Cause & Effect — Identify the Relationship:\nI. The Reserve Bank of India reduced interest rates.\nII. Housing loans witnessed an increase.\nWhich option best captures the causal link between I and II?

Difficulty: Easy

Correct Answer: If I is the immediate cause and II is its effect.

Explanation:


Introduction / Context:
Interest rates influence the cost of borrowing. A reduction typically boosts loan demand, including for housing.


Given Data / Assumptions:

  • I: RBI reduced policy/market rates.
  • II: Uptick in housing loans.
  • Assume pass-through to lending rates and credit supply.


Concept / Approach:
Lower rates reduce EMIs and improve eligibility, expanding demand for mortgages.
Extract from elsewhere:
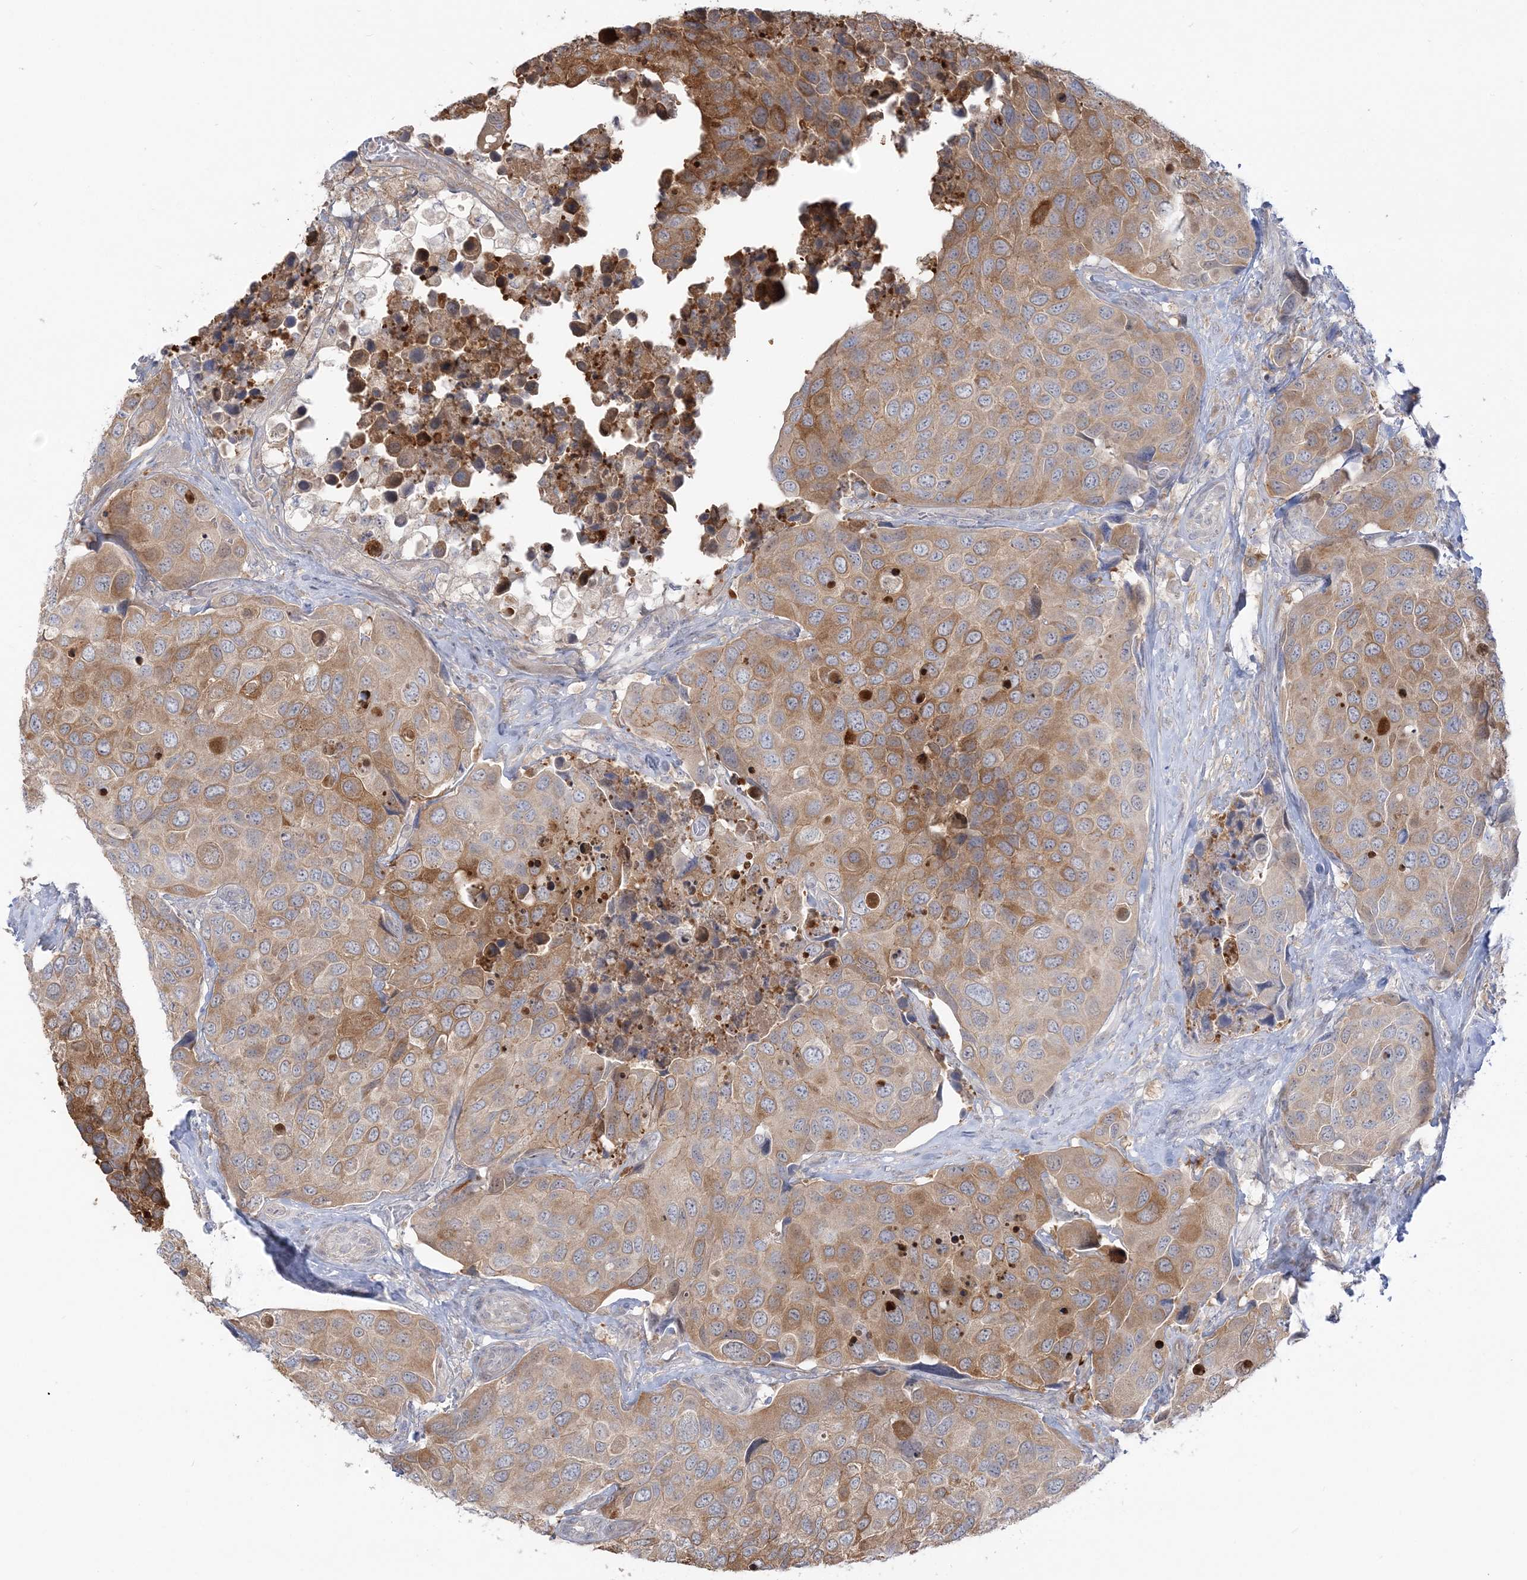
{"staining": {"intensity": "moderate", "quantity": ">75%", "location": "cytoplasmic/membranous"}, "tissue": "urothelial cancer", "cell_type": "Tumor cells", "image_type": "cancer", "snomed": [{"axis": "morphology", "description": "Urothelial carcinoma, High grade"}, {"axis": "topography", "description": "Urinary bladder"}], "caption": "Protein analysis of urothelial carcinoma (high-grade) tissue reveals moderate cytoplasmic/membranous expression in about >75% of tumor cells. The protein is shown in brown color, while the nuclei are stained blue.", "gene": "THADA", "patient": {"sex": "male", "age": 74}}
Hence, I→II.


Step-by-Step Solution:

1) Rate cut lowers borrowing cost.2) More households qualify/choose to borrow.3) Housing loan volumes rise.
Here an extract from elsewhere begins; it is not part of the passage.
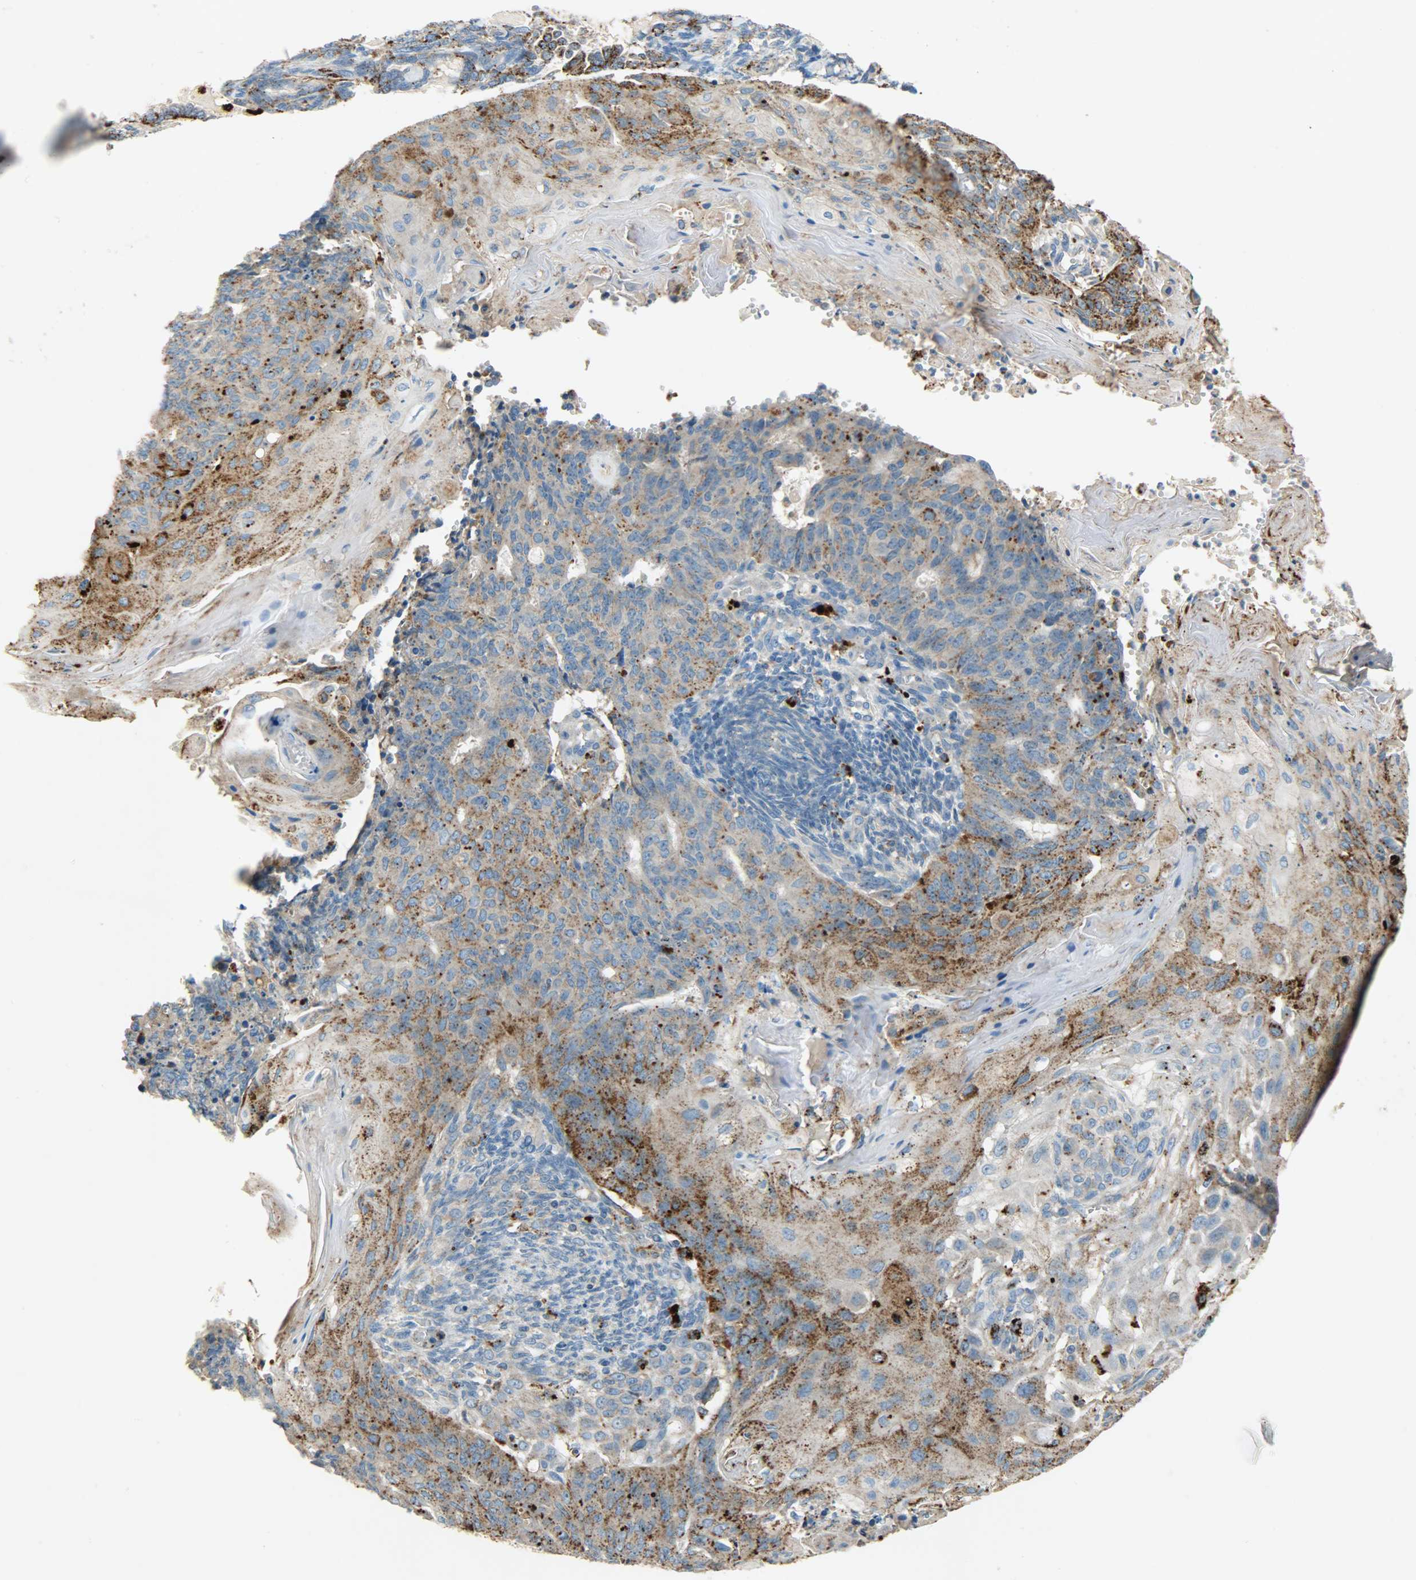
{"staining": {"intensity": "moderate", "quantity": ">75%", "location": "cytoplasmic/membranous"}, "tissue": "endometrial cancer", "cell_type": "Tumor cells", "image_type": "cancer", "snomed": [{"axis": "morphology", "description": "Neoplasm, malignant, NOS"}, {"axis": "topography", "description": "Endometrium"}], "caption": "Endometrial cancer stained with a protein marker shows moderate staining in tumor cells.", "gene": "ASAH1", "patient": {"sex": "female", "age": 74}}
Verification / Alternative check:
Though other factors matter (income, supply), the immediate directional effect is clear.


Why Other Options Are Wrong:
They invert or dilute the straightforward monetary-transmission logic.


Common Pitfalls:
Overlooking lags; the stem abstracts from timing granularity but seeks the primary direction.


Final Answer:
Option A: I is the immediate cause and II is its effect.